===== Document excerpt =====

Hair trigger

01 January 2017

Employees travelling to the US for business purposes may trigger unexpected employee and employer tax and reporting obligations, explain Seb Purbrick and Simon Mahon 

Key Points

What is the issue?

Employers with Short Term Business Visitors traveling to the US should be aware of US and UK employment tax considerations, as even very short trips can trigger unexpected employee and employer tax and reporting obligations and create a compliance and administrative burden.

What does it mean to me?

Increased tax administration, unexpected financial risk, exposure to compliance and income based penalties and other regulatory and risk concerns.

What can I take away?

All employee travel to the US carries risk of some form of non-compliance, no matter how infrequent or short the business trip may be. Although non-resident withholding is actually a widely established practice it is not well understood by UK employers. Companies should track employee travel and be able to show the US federal, state and local taxing authorities they are being compliant and managing all tax risk associated with business travellers. Employees should know their exposure to local tax rules. Relying on an Income Tax Treaty agreement does not remove significant tax administration and reporting requirements.

=====

**Instructions for the task**
Rewrite the US business travel tax article starting at "Employees travelling to" and ending at "and risk concerns.", changing "Short Term Business Visitors" to "short-term business travelers".

===== Dataset records =====

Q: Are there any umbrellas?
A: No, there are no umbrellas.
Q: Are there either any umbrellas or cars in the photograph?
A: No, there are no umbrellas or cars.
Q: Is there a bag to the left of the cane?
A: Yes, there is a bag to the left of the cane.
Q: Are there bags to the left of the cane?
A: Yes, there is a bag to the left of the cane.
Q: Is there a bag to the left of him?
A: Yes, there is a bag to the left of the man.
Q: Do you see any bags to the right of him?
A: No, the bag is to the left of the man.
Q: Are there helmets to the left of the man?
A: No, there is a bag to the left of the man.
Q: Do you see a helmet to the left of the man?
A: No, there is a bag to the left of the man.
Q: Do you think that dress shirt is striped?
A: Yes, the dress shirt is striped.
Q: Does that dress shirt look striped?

=====

**Problem solution**
Employees travelling to the US for business purposes may trigger unexpected employee and employer tax and reporting obligations, explain Seb Purbrick and Simon Mahon 

Key Points

What is the issue?

Employers with short-term business travelers traveling to the US should be aware of US and UK employment tax considerations, as even very short trips can trigger unexpected employee and employer tax and reporting obligations and create a compliance and administrative burden.

What does it mean to me?

Increased tax administration, unexpected financial risk, exposure to compliance and income based penalties and other regulatory and risk concerns.